START SOURCE DATA
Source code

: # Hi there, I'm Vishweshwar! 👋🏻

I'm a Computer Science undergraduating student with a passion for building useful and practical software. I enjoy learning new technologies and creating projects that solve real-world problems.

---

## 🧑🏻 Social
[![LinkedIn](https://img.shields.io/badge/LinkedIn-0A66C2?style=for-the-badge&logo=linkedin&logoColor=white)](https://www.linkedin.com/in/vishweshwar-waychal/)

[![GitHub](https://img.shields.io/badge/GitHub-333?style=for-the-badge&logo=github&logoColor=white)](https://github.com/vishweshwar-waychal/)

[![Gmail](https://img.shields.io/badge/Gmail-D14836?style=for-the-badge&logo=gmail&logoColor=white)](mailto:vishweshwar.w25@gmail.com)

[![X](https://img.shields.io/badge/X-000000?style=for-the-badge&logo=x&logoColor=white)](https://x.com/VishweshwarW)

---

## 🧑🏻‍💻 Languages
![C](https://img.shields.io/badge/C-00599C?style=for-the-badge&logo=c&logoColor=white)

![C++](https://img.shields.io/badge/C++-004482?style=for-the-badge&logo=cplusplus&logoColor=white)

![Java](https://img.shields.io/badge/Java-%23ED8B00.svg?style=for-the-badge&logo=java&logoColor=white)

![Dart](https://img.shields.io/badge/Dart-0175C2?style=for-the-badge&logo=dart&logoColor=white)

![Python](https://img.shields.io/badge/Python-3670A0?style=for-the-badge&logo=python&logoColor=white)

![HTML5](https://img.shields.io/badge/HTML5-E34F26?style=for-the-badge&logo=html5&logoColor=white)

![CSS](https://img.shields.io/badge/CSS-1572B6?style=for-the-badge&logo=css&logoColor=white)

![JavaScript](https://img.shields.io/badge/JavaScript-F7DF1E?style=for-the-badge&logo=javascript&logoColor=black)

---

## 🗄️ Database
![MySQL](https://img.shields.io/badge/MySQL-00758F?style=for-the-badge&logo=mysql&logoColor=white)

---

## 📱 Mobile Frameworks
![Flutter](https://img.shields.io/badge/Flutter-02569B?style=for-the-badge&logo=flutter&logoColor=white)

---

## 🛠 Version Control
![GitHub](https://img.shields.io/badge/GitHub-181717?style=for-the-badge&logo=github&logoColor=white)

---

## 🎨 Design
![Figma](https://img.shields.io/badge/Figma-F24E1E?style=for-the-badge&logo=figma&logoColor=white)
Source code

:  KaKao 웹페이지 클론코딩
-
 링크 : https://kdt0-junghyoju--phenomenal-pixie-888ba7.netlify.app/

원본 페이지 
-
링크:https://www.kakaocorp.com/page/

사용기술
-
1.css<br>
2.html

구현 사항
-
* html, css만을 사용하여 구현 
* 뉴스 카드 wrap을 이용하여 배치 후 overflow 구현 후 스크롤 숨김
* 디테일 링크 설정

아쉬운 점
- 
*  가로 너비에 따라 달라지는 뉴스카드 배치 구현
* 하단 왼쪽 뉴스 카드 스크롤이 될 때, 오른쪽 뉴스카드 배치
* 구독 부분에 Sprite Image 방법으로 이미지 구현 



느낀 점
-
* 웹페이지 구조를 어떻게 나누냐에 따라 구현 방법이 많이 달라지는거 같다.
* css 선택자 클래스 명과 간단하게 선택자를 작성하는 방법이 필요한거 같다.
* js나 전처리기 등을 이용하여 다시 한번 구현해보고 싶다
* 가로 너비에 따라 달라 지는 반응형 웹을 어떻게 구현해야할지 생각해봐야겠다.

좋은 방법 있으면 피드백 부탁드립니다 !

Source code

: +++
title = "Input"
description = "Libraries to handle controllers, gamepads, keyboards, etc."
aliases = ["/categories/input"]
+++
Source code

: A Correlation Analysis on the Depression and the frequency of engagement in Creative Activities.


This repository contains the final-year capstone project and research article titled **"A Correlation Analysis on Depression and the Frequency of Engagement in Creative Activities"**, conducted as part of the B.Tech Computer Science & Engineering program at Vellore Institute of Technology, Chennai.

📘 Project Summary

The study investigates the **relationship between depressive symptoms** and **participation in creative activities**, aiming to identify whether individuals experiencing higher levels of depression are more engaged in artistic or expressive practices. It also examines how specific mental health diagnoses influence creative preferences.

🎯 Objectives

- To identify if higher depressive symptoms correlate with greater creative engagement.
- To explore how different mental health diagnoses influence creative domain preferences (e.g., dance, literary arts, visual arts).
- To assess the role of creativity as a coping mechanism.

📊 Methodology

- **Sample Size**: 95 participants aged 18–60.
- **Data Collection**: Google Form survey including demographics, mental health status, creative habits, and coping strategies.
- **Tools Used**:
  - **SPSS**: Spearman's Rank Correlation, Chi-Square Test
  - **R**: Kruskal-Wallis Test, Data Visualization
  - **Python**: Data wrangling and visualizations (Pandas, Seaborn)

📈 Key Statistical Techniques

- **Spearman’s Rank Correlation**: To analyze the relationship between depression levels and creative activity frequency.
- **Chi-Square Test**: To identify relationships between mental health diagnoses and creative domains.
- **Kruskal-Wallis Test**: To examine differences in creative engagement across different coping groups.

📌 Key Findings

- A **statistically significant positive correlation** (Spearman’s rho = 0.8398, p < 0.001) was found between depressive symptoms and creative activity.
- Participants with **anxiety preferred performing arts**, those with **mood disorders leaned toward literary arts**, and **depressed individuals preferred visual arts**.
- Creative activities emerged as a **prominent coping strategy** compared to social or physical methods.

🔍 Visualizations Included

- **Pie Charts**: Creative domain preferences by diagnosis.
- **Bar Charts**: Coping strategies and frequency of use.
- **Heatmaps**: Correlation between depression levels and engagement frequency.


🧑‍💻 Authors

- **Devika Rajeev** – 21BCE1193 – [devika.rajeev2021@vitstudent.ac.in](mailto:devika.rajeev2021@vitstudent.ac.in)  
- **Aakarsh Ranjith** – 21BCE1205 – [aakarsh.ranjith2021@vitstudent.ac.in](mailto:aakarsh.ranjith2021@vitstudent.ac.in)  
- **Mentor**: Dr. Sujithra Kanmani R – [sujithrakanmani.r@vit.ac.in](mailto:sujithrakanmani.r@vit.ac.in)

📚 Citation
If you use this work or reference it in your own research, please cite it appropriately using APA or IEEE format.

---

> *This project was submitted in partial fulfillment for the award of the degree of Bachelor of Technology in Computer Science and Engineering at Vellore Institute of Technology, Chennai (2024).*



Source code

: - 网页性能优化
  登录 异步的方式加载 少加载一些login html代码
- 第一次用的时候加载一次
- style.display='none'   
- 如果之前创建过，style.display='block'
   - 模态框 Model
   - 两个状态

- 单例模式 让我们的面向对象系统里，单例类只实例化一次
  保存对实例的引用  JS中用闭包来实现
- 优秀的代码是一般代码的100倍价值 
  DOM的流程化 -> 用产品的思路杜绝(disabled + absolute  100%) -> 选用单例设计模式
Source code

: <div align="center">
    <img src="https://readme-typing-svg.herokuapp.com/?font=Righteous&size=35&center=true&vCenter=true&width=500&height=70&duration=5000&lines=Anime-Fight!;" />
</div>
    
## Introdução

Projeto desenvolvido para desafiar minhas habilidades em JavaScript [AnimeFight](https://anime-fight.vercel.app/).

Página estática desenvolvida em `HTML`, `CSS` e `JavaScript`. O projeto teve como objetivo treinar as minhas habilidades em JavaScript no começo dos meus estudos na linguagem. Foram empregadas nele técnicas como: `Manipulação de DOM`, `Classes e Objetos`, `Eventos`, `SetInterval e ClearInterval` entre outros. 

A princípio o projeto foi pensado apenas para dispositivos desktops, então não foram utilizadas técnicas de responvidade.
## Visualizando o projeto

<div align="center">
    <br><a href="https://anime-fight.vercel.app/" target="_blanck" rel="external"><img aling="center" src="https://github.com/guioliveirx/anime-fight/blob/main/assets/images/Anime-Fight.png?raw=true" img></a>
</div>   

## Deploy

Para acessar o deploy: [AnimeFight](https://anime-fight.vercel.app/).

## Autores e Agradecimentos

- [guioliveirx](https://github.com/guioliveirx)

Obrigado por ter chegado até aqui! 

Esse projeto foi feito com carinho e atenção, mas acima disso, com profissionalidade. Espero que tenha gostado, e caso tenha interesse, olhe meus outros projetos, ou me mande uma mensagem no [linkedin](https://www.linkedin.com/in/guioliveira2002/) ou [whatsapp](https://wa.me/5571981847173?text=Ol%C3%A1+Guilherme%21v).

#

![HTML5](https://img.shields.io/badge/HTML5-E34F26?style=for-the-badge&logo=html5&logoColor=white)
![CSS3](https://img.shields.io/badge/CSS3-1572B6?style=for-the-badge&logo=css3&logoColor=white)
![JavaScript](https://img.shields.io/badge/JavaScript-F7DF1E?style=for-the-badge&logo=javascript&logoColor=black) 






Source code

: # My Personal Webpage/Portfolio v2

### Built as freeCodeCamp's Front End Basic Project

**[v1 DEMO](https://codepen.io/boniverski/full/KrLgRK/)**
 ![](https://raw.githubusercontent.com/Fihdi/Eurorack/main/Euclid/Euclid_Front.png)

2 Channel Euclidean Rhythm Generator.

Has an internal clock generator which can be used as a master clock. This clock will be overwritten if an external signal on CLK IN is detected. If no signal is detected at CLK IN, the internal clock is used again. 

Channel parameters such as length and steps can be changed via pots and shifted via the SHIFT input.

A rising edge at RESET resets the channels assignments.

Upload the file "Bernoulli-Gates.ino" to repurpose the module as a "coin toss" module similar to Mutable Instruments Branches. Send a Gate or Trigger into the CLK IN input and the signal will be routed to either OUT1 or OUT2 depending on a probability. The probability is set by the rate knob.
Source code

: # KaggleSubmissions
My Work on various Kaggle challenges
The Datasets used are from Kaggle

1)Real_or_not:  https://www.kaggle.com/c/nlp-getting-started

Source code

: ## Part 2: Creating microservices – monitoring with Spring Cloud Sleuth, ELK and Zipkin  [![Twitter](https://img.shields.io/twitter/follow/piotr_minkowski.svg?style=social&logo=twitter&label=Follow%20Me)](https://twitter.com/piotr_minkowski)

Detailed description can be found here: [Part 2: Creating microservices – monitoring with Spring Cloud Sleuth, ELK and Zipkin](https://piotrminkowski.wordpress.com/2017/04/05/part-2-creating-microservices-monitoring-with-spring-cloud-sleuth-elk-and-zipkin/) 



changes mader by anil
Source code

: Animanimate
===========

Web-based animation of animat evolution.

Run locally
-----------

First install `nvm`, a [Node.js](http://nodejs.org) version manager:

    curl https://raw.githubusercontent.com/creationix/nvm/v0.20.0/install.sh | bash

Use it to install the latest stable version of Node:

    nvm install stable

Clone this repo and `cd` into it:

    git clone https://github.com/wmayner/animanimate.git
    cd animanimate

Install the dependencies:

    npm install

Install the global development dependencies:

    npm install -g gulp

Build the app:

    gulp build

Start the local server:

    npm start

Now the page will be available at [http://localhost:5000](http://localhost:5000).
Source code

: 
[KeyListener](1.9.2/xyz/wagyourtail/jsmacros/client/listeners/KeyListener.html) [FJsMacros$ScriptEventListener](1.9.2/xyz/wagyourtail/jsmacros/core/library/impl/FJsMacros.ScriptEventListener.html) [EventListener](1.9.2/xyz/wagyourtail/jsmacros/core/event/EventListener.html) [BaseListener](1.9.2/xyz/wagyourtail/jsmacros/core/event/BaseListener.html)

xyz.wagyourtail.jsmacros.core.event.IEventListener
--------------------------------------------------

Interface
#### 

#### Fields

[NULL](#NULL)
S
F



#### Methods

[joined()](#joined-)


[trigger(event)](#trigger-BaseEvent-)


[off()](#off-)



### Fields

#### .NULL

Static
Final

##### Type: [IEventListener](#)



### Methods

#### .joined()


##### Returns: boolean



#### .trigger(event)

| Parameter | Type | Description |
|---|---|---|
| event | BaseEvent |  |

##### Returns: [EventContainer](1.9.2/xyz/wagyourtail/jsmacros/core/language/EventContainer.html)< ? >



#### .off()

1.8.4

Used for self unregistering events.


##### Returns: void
END SOURCE DATA
[ACTION ITEM] Starting with the line containing "#### Fields" and continuing through the last of the lines above, reproduce those lines with every "Returns" swapped for "Yields", leaving all else unchanged.

[ANSWER BELOW]
#### Fields

[NULL](#NULL)
S
F



#### Methods

[joined()](#joined-)


[trigger(event)](#trigger-BaseEvent-)


[off()](#off-)



### Fields

#### .NULL

Static
Final

##### Type: [IEventListener](#)



### Methods

#### .joined()


##### Yields: boolean



#### .trigger(event)

| Parameter | Type | Description |
|---|---|---|
| event | BaseEvent |  |

##### Yields: [EventContainer](1.9.2/xyz/wagyourtail/jsmacros/core/language/EventContainer.html)< ? >



#### .off()

1.8.4

Used for self unregistering events.


##### Yields: void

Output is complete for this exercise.